One of the newer drugs available specifically for the treatment of stress incontinence is duloxetine, a selective inhibitor of serotonin and norepinephrine reuptake. By blocking the reuptake of serotonin and norepinephrine in the spinal cord, duloxetine is thought to increase contraction of the urethral sphincter.
Medical Devices are for women who do not experience relief with non-surgical treatments but do not yet wish to undergo surgery. Options available are urethral plugs and patches, vaginal tampons, pessaries (diaphragm-like devices that support the vagina), catheters, pelvic organ support devices, external collection systems, and absorbent products.
There are many different surgical procedures that may be used to treat incontinence. The type of operation recommended depends on the type and cause of the incontinence. Some of the more common procedures performed are bladder neck suspension or sling procedures, periurethral bulking injections (collagen injections around the urethra), restoration of the normal support of the pelvic floor, implantation of an artificial urinary sphincter or sacral nerve stimulator.
The mainstay of treatment for significant stress urinary incontinence is surgery. In the past it was felt that most stress incontinence resulted from two distinct scenarios:
- Urethral Hypermobility in which there was an unequal pressure-transmission ratio to the bladder and proximal urethra
- Intrinsic Sphincter Deficiency (ISD)
SUI Treatment with Sling
Different surgeries were used to address each of these situations. For urethral hypermobility it was felt that a retropubic urethropexy would “re-establish” normal anatomy thus resulting in continence. In patients with intrinsic sphincter deficiency, a “sling” was use to provide added support to the deficient sphincter, and sometime obstruction. Recently the distinction between the two scenarios has become blurred and it is felt by many that intrinsic sphincter deficiency exists along a spectrum rather than being an “all or nothing” phenomenon. And as such, it is felt that all patients with stress urinary incontinence suffer from some degree of ISD. In accordance with this thinking and the development in the tension-free mid-urethral tape procedures over the last several years, slings have taken the forefront as the first-line surgical correction of stress urinary incontinence.

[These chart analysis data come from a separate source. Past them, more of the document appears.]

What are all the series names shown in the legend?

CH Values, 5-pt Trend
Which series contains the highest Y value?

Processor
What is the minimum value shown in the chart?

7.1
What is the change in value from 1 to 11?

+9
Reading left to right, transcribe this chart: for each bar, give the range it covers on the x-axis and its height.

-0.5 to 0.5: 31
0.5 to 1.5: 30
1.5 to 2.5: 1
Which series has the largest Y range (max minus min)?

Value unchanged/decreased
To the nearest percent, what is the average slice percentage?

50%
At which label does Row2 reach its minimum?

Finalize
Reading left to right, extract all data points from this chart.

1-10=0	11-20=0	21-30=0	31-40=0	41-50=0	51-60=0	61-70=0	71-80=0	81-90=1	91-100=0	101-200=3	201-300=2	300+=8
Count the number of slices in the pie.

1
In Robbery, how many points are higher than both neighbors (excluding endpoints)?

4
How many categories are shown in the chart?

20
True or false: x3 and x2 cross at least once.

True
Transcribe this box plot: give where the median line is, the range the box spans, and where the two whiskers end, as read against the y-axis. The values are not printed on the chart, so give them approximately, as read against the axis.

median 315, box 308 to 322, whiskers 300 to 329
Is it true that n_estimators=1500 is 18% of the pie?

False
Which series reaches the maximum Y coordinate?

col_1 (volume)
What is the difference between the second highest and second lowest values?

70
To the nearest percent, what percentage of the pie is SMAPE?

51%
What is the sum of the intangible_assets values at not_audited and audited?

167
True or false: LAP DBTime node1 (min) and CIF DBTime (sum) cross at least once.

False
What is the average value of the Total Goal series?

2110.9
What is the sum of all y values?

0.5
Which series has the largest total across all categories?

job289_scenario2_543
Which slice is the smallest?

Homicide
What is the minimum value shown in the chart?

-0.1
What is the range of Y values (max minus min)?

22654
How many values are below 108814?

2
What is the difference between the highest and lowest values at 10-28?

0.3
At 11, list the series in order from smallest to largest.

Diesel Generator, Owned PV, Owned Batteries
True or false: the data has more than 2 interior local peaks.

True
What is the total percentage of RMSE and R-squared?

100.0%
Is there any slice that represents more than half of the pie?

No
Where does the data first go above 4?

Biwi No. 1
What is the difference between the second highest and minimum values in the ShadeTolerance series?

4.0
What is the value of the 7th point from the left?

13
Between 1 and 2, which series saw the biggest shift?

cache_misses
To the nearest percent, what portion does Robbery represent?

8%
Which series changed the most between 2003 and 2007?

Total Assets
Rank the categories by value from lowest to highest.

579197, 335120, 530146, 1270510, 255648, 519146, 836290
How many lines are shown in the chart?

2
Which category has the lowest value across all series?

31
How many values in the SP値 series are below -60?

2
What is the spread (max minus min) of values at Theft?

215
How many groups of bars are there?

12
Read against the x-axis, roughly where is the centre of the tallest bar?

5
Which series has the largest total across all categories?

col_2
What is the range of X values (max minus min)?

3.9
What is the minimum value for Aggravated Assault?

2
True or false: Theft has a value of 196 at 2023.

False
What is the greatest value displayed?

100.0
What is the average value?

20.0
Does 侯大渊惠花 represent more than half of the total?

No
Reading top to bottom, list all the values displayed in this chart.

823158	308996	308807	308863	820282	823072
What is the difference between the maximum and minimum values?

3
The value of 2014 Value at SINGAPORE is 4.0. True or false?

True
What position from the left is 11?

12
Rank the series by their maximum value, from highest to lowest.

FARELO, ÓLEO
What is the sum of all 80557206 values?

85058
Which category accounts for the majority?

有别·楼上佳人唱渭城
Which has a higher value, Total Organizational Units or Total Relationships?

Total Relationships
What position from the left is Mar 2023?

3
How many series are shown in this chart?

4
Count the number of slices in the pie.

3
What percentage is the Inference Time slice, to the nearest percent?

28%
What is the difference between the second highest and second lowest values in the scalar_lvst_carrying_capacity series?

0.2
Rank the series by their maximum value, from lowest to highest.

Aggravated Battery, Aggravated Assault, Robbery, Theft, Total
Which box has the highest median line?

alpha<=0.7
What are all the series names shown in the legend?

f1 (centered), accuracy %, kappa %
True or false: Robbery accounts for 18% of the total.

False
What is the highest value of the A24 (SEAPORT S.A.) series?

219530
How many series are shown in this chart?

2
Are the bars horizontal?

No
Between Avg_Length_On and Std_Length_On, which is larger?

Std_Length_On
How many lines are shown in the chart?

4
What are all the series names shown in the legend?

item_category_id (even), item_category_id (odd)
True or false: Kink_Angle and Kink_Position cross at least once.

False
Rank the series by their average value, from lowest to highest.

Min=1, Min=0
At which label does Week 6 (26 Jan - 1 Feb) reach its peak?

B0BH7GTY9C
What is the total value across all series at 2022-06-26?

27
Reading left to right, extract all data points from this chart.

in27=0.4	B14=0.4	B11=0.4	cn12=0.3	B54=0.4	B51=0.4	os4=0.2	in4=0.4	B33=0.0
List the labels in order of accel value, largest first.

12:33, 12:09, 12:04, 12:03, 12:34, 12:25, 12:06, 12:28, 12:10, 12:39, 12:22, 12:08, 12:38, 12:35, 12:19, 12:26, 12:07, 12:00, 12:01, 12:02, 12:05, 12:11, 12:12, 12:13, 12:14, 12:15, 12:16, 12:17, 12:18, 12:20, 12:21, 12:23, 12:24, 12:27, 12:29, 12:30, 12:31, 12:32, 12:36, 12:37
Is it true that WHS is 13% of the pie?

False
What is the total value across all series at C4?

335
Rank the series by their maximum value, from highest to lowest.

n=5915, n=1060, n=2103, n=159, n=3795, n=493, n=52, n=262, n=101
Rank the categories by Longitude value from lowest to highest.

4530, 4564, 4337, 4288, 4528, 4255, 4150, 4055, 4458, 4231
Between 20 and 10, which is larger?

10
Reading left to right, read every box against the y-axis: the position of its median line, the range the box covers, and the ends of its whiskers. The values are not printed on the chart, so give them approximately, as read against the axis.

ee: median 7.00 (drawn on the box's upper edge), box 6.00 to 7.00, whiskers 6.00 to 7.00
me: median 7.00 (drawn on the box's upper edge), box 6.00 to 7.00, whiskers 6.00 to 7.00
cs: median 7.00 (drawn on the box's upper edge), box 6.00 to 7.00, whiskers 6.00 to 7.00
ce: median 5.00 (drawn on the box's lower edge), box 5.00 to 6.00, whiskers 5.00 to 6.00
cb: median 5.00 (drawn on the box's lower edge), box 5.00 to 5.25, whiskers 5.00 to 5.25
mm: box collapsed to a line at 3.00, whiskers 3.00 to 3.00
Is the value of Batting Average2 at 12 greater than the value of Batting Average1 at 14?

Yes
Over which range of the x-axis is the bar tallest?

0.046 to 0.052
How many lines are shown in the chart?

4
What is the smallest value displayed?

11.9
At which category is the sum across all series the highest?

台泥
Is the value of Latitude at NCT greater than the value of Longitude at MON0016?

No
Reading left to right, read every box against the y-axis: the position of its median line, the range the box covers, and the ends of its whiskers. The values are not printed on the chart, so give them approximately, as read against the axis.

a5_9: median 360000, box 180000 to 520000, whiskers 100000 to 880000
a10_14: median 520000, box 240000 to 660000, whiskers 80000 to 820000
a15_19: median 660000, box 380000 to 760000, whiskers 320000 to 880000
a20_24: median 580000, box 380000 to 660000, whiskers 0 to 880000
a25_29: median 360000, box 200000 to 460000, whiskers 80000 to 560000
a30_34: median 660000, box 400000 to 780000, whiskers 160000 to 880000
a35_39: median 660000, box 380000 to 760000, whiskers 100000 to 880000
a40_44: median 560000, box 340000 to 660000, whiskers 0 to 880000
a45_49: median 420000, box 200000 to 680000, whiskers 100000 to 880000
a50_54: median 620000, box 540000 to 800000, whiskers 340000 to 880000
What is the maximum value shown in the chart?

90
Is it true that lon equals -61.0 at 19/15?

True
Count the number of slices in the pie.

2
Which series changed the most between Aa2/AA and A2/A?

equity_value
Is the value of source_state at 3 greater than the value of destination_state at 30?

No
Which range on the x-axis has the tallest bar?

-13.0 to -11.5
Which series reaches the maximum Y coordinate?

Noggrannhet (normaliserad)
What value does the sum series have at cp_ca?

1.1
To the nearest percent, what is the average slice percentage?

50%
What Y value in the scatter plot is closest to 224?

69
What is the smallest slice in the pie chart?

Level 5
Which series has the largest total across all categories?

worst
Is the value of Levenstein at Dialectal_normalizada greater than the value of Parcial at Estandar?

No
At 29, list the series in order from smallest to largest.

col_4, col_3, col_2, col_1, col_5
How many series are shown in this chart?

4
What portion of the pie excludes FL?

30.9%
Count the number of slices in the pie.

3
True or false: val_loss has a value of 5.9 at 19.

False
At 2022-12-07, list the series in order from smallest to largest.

SUI Treatment with Bulking Agent
Less invasive surgeries for stress incontinence include peri-urethral bulking agents such as bovine collagen and carbon-coated beads. This treatment can be office-based, usually requires multiple injections and the results may last from 1-5 years.
Approximately 80% of women affected by urinary incontinence can be cured or improved. Yet despite the high success rates in treating incontinence, only one out of every twelve people affected seeks help. There are many types of treatments available in the management of urinary incontinence, and through a detailed evaluation, we can recommend the treatment that is appropriate for you.